CU students join in DNC activities downtown
Student groups on campus were hard at work this week using the Democratic National Convention to boost group numbers and strengthen their organization.
The DNC was held in Denver Aug. 25 through Aug. 28.
“What we’re trying to do now is use the convention as a way to recruit new volunteers,” said fifth year senior political science major Jesse Jensen, 22.
Jensen, who is currently president of the College Democrats at CU, said despite some work at the DNC this week, his group’s main focus right now is in Boulder.
“Any time spent in Denver would be wasted when we could be on campus doing volunteer recruitment and registering new voters,” said Jensen, adding that events at the DNC “are pulling people who are already volunteers” to participate individually.
Jensen says members of the College Democrats have allied with the Obama campaign and were involved in an Obama rally at the UMC fountain on Tuesday.

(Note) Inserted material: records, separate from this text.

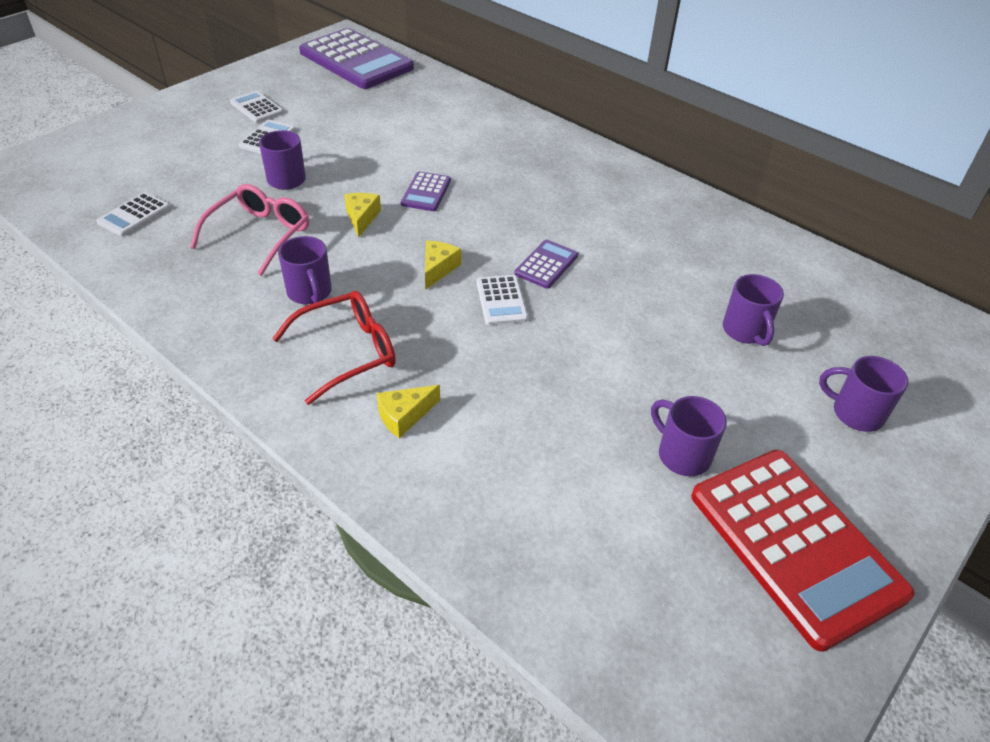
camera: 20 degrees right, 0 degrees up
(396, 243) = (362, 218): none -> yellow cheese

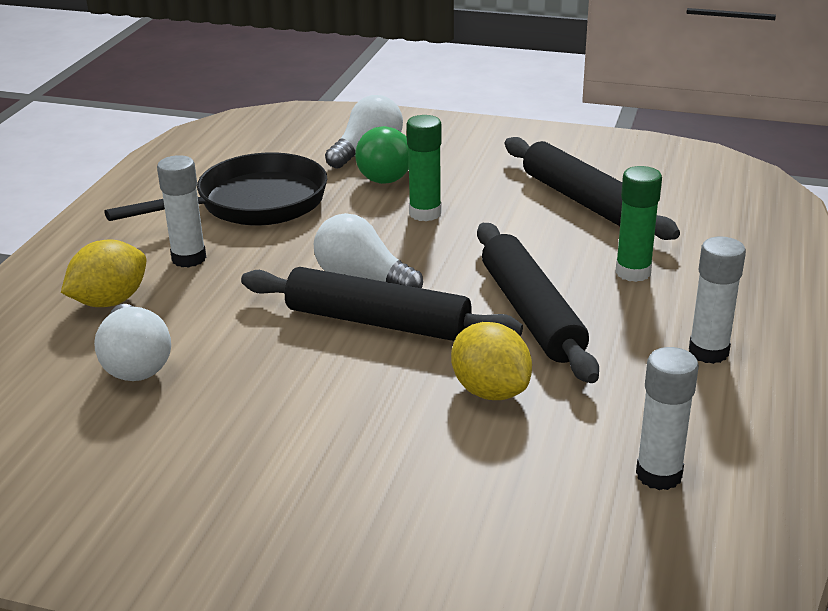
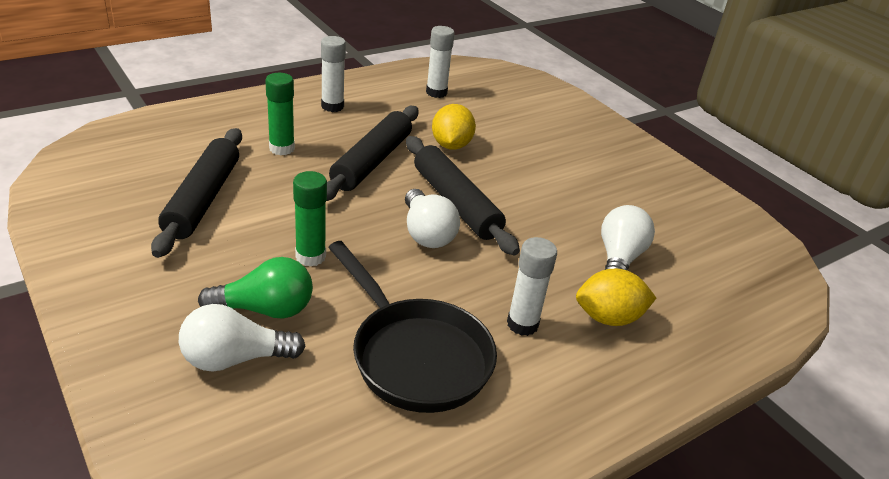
camera: 145 degrees left, 5 degrees up
(252, 204) = (415, 355): black pan -> black pan turned 135 degrees counterclockwise

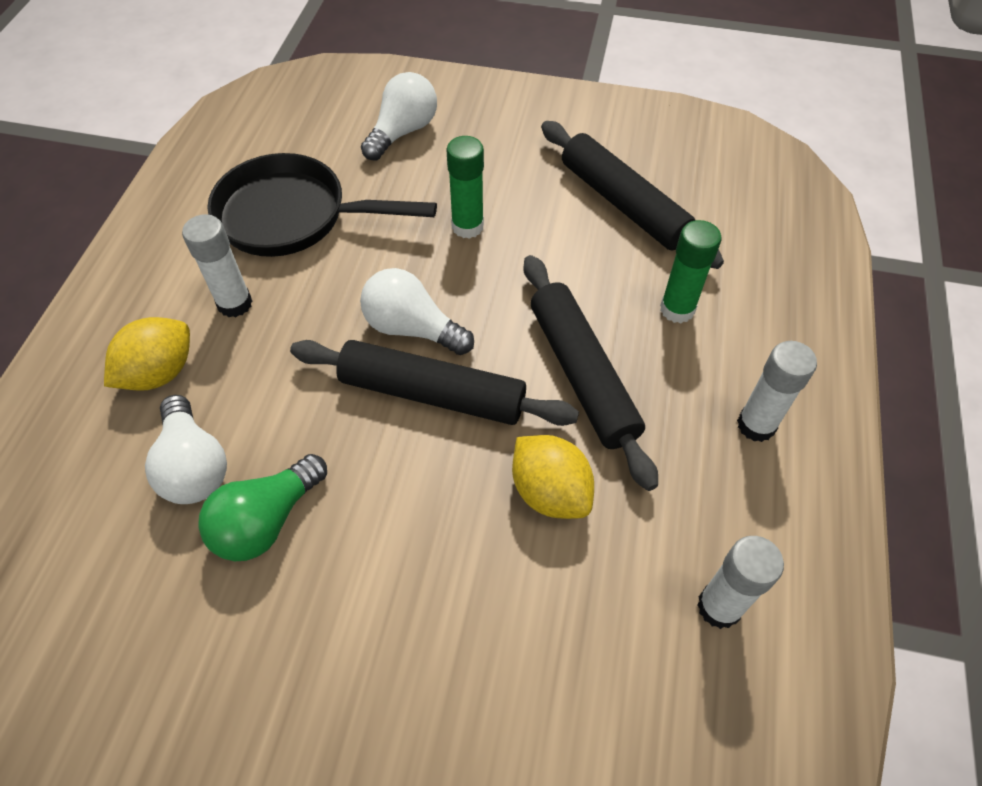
camera: 140 degrees right, 20 degrees up
(265, 309) = (433, 168): green light bulb -> green light bulb (267, 521)

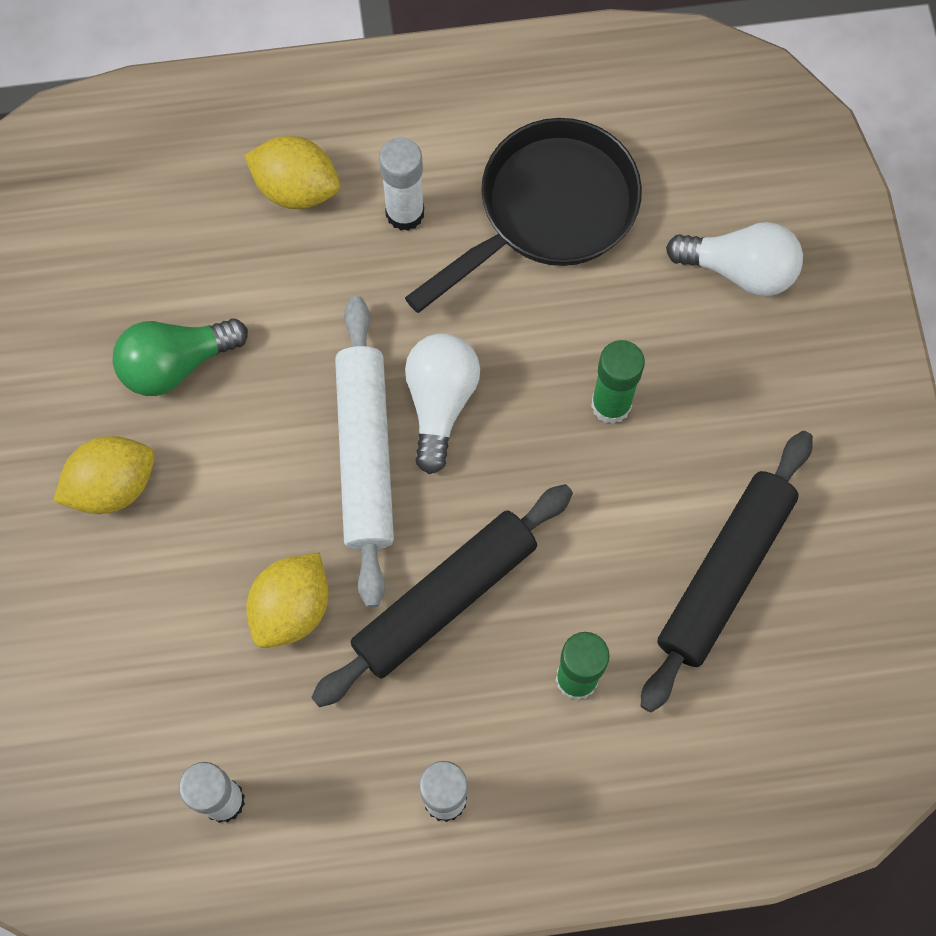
camera: 70 degrees right, 15 degrees up
(194, 466) = (209, 273): white light bulb -> none
(267, 521) = (176, 364): green light bulb -> green light bulb turned 45 degrees counterclockwise
(292, 217) = (548, 211): black pan -> black pan turned 60 degrees clockwise
(362, 619) = (113, 486): none -> yellow lemon
(432, 393) = (366, 455): black rolling pin -> white rolling pin

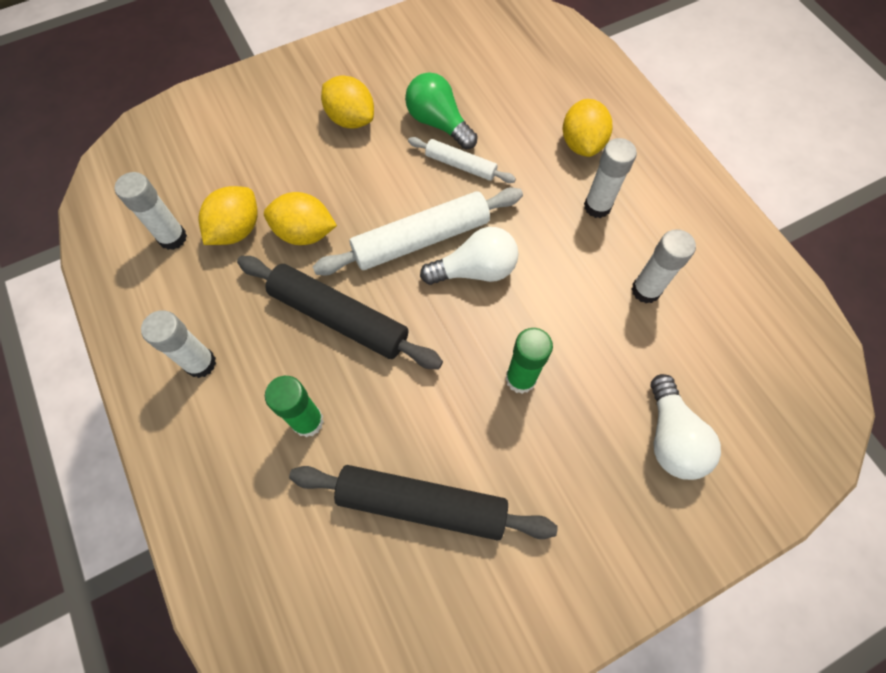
camera: 70 degrees right, 5 degrees down
(247, 704) = (236, 230): none -> yellow lemon
(264, 360) = (460, 165): none -> white rolling pin
(548, 211) = (645, 290): black pan -> white glue stick

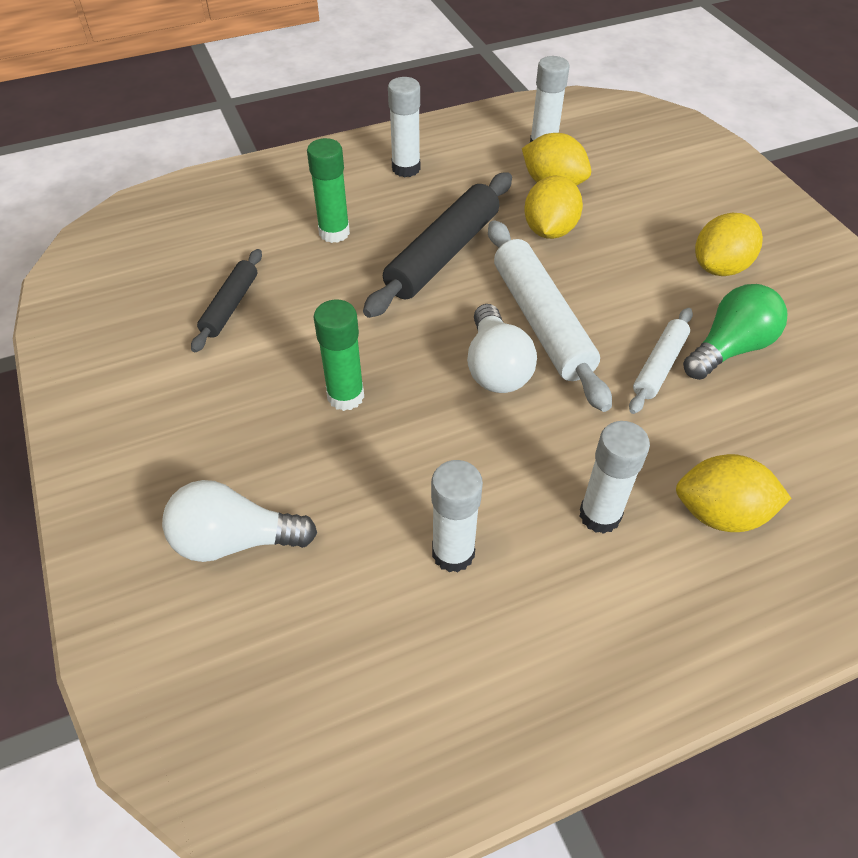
camera: 95 degrees right, 15 degrees down
(421, 504) = (230, 306): black rolling pin -> black rolling pin, size x0.56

Jensen also encouraged students to buy tickets for the simulcast of presidential candidate Barack Obama’s speech Thursday night at the Boulder Theater.
Other student groups were hard at work planning demonstrations in downtown Denver.
“Students for Peace and Justice is one of the primary organizations planning demonstrations with the Alliance for Real Democracy,” sociology doctoral candidate Duke Wayne Austin of Students for Peace and Justice said.
Visit the ARD Web siteto view a schedule of events for the entire duration of the DNC.
Kristen Pieper, campus organizer for the Colorado Student Public Interest Research Group, explained that her group is non-partisan and will not participate in the DNC.
CoPIRG registered voters and threw a party to watch Obama’s speech Thursday night.
“We might as well get together in some sort of communal space to watch the speech,” Pieper said.
Another group that is tied in a very different way to the DNC is called 180 Degree Shift at the 11th hour, also known as 180-11. Senior history major Sean Daly, 25, is a member of 180-11 and has been helping manning the group’s booth at the UMC and in Denver for much of the week.
“It’s just an informational activity, officially,” Daly said of the booth, which was covered with flyers about the DNC.
Daly said he and other protestors went all across the city of Denver on Sunday with police hot on their trail. He also said that one march held on Monday ended violently. Daly was among marchers moving toward Civic Center Park in Denver when police ordered the crowd to disperse.
Daly followed police orders; others did not.
“They assembled in Civic Center Park, and the police lined up and sprayed pepper spray into the front lines,” Daly said, adding that the marchers were surrounded and many were arrested.
Another member of 180-11, senior international affairs major Everardo Bonilla-cardenas, 23, also mentioned the ugly side of the DNC.
“I was there [Monday] evening when all the people got arrested,” Bonilla-cardenas said.
The DNC concluded Thursday night with Obama’s acceptance of the Democratic Party’s presidential nomination.